What you will do: Retype each word in the rows below character for character, in the order given.

(Stored items)
- - - -
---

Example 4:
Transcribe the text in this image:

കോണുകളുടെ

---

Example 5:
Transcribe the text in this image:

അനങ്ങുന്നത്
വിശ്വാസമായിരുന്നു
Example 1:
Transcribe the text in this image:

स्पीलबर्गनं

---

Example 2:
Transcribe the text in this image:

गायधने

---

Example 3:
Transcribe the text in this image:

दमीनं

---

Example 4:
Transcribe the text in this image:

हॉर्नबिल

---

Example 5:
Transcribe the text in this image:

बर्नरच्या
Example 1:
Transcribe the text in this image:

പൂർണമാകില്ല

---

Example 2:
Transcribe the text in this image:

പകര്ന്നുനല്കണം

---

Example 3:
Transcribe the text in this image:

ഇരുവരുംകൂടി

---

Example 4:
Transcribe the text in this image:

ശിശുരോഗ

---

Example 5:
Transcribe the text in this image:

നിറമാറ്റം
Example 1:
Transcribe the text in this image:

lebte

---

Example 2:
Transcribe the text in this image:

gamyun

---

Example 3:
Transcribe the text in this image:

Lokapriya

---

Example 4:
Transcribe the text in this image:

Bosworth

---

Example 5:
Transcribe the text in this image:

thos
- - - -
Result:
---

Example 4:
Transcribe the text in this image:

കോണുകളുടെ

---

Example 5:
Transcribe the text in this image:

അനങ്ങുന്നത്
വിശ്വാസമായിരുന്നു
Example 1:
Transcribe the text in this image:

स्पीलबर्गनं

---

Example 2:
Transcribe the text in this image:

गायधने

---

Example 3:
Transcribe the text in this image:

दमीनं

---

Example 4:
Transcribe the text in this image:

हॉर्नबिल

---

Example 5:
Transcribe the text in this image:

बर्नरच्या
Example 1:
Transcribe the text in this image:

പൂർണമാകില്ല

---

Example 2:
Transcribe the text in this image:

പകര്ന്നുനല്കണം

---

Example 3:
Transcribe the text in this image:

ഇരുവരുംകൂടി

---

Example 4:
Transcribe the text in this image:

ശിശുരോഗ

---

Example 5:
Transcribe the text in this image:

നിറമാറ്റം
Example 1:
Transcribe the text in this image:

lebte

---

Example 2:
Transcribe the text in this image:

gamyun

---

Example 3:
Transcribe the text in this image:

Lokapriya

---

Example 4:
Transcribe the text in this image:

Bosworth

---

Example 5:
Transcribe the text in this image:

thos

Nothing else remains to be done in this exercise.